Coralie Ladavid a logé pendant une partie du séjour dans un Guest house en périphérie de la ville, un hébergement intégré au centre culturel al Rowad qui propose des animations pour les enfants. Le bâtiment est situé dans un camp “réfugiés 48” créé par L’ONU en 1948 pour les Palestiniens qui fuyaient leurs maisons et leur territoire. Ce camp et ses semblables sont pauvres, d’un confort rudimentaire, et leurs habitants sont toujours ceux de 1948 et leurs descendants. Ils ne peuvent pas en sortir car, de génération en génération, ils n’ont pas d’autre statut que celui de réfugié. Un certain nombre d’entre eux ont des petits boulots en Israël et doivent dès lors quotidiennement passer la frontière dans les deux sens. Les responsables d’al Rowad tentent malgré tout de donner de l’espoir, de faire en sorte que le camp soit un lieu où il reste de la vie, avec des petits commerces, des snacks. Dans ce contexte difficile et des conditions de vie pénibles, la population est chaleureuse et accueillante.
ADMIRATIVE
Que retient Coralie Ladavid de son court séjour ? Elle reste très impressionnée et admirative pour le peuple palestinien. Si les gens qu’elle a rencontrés souffrent et sont humiliés au quotidien, ils parviennent pourtant à ne pas s’ancrer dans la vengeance. Ils veulent, par la culture, l’intelligence et la confiance en l’humanité, faire changer les choses là où ils sont et avec les moyens qu’ils ont à leur disposition.

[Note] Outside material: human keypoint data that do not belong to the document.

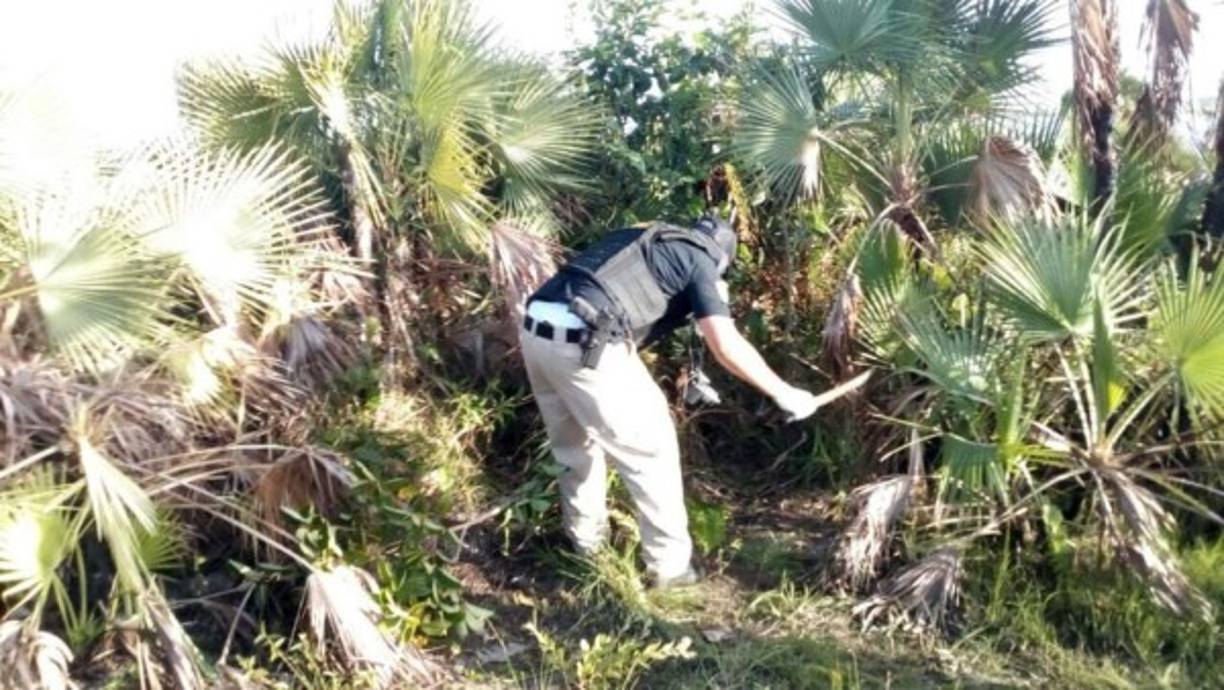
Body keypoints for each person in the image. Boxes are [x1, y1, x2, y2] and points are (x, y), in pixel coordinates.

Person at [519, 217, 821, 588]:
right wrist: (783, 392)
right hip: (585, 344)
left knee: (575, 448)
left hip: (536, 330)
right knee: (652, 448)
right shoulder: (701, 261)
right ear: (722, 256)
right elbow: (725, 346)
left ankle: (585, 548)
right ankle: (670, 568)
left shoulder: (645, 235)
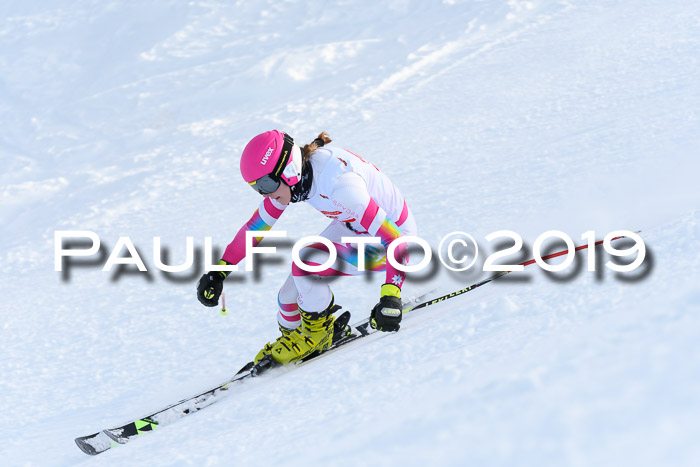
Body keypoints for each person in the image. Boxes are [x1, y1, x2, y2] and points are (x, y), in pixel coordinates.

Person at [196, 130, 417, 365]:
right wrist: (218, 271)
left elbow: (397, 241)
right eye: (256, 187)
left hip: (395, 241)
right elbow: (255, 227)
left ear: (289, 170)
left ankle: (316, 335)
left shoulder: (341, 186)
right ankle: (295, 338)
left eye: (265, 183)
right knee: (287, 297)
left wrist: (391, 296)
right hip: (356, 227)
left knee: (306, 262)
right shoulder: (295, 178)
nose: (264, 193)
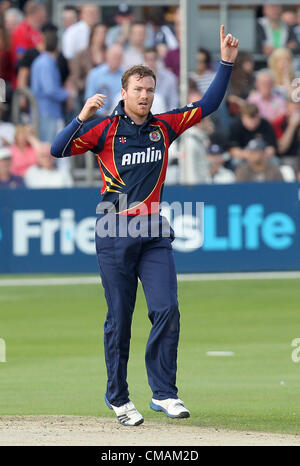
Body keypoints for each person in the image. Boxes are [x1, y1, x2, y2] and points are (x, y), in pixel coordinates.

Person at [51, 25, 239, 427]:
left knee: (167, 309)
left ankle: (164, 393)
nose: (144, 95)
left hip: (153, 231)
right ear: (124, 92)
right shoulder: (104, 130)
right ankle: (118, 398)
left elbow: (207, 104)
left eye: (150, 90)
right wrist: (81, 115)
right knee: (120, 320)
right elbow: (58, 149)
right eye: (138, 89)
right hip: (115, 232)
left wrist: (225, 63)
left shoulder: (164, 126)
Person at [30, 29, 69, 142]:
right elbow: (50, 89)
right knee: (47, 147)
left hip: (45, 111)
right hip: (46, 112)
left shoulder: (42, 61)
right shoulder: (46, 63)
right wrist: (67, 94)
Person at [84, 44, 124, 115]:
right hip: (97, 116)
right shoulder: (95, 74)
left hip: (119, 116)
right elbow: (89, 98)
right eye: (115, 56)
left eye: (119, 57)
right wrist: (103, 113)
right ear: (107, 56)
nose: (117, 60)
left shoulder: (125, 76)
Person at [10, 1, 47, 68]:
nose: (45, 15)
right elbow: (20, 56)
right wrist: (38, 49)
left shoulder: (38, 30)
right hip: (25, 73)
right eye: (43, 12)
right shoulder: (21, 30)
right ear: (37, 13)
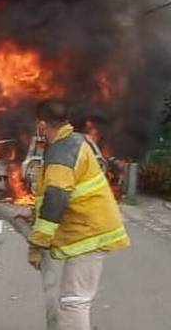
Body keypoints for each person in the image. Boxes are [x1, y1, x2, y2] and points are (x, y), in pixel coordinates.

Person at [28, 99, 130, 330]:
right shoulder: (75, 142)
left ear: (42, 125)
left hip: (89, 232)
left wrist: (37, 244)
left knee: (74, 302)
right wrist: (34, 213)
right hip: (90, 228)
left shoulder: (62, 152)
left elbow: (56, 199)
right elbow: (56, 194)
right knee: (75, 300)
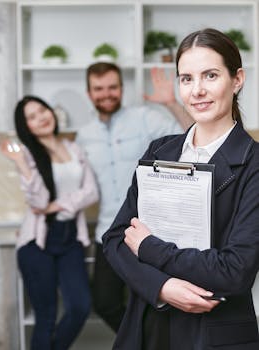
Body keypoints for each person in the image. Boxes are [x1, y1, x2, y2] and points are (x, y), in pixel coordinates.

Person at [102, 28, 259, 350]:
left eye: (210, 75)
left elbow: (235, 270)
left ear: (237, 79)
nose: (197, 90)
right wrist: (162, 286)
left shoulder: (254, 163)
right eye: (186, 79)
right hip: (147, 324)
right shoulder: (159, 151)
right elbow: (116, 239)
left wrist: (149, 249)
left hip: (215, 332)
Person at [76, 62, 193, 332]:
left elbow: (192, 135)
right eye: (99, 88)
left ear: (121, 88)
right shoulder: (84, 136)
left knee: (156, 302)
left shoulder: (145, 119)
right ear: (89, 92)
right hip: (110, 233)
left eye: (112, 87)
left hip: (150, 233)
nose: (106, 94)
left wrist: (172, 103)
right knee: (105, 303)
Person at [0, 96, 99, 350]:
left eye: (42, 110)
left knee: (80, 306)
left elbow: (91, 192)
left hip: (70, 239)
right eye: (31, 117)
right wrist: (22, 164)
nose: (40, 118)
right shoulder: (29, 155)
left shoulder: (74, 148)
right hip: (37, 242)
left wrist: (59, 204)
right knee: (45, 317)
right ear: (26, 127)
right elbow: (40, 202)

Ils sont d’une richesse incroyable et sont dans une résilience porteuse d’espoir.
UNE TOURNAISIENNE DE CŒUR
Née à Tournai en 1974, Coralie Ladavid y a travaillé comme assistante sociale dans une maison médicale. Avant de se lancer en 2012 en politique. Élue conseillère communale sur la liste Ecolo, elle est devenue première échevine en 2018 avec les compétences du logement, de la participation citoyenne, de l’égalité des chances et de la solidarité internationale. Elle est extrêmement attachée à sa ville, à la fois par sa qualité de vie, sa richesse patrimoniale et architecturale, spécialement le XVIIe siècle, et son côté très arboré. Mais ce qui compte avant tout, pour elle, ce sont ses habitants avec lesquels elle entretient des liens solides, tant amicaux que professionnels. Elle constate que la ville commence à s’ouvrir aux réalités plus alternatives, moins conservatrices, même si les habitudes changent lentement et difficilement et si la jeunesse a parfois du mal à se retrouver. C’est aussi une cité qui a toujours connu de très nombreux mouvements associatifs, culturels ou de jeunesse. Et, par ce biais, elle est convaincue qu’il est possible de prendre conscience qu’un tournant écologique et social est à amorcer.